-- BEGIN Records supplied --

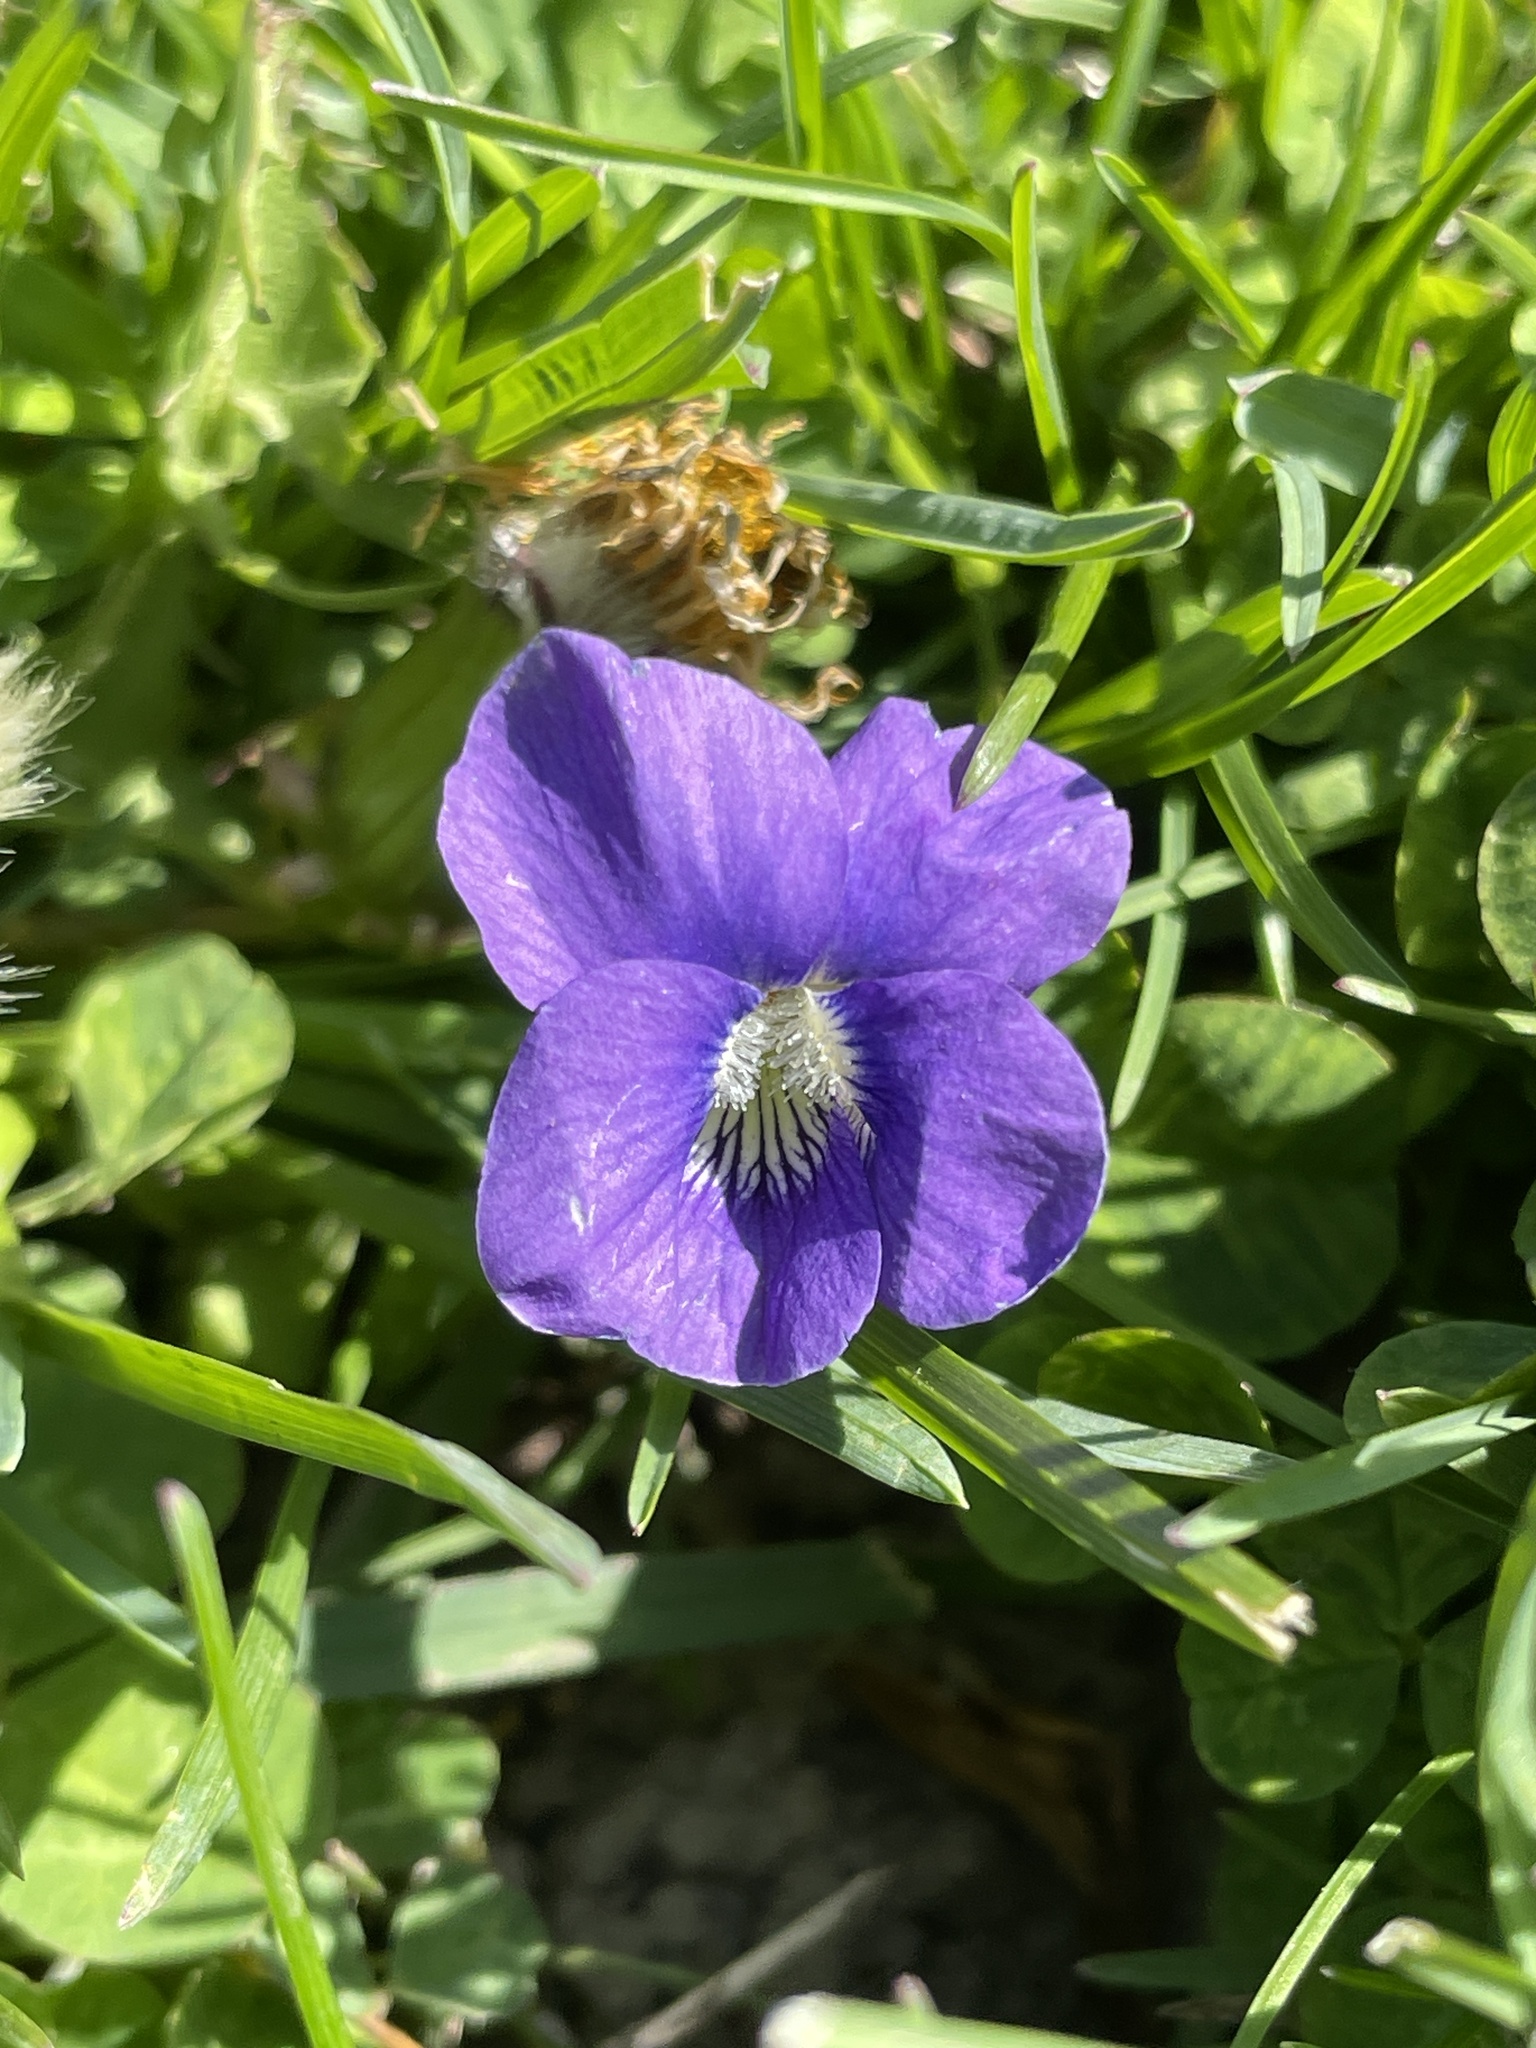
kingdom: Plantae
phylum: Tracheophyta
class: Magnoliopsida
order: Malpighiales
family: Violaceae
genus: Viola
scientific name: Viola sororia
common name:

-- END Records supplied --

» **Exercise description**:
Rework the listing above into a Markdown table with two columns, Row and Line text, giving each line its own numbered row and leaving out blank lines and pictures.

» **Solution**:
| Row | Line text |
|---|---|
| 1 | kingdom: Plantae |
| 2 | phylum: Tracheophyta |
| 3 | class: Magnoliopsida |
| 4 | order: Malpighiales |
| 5 | family: Violaceae |
| 6 | genus: Viola |
| 7 | scientific name: Viola sororia |
| 8 | common name: |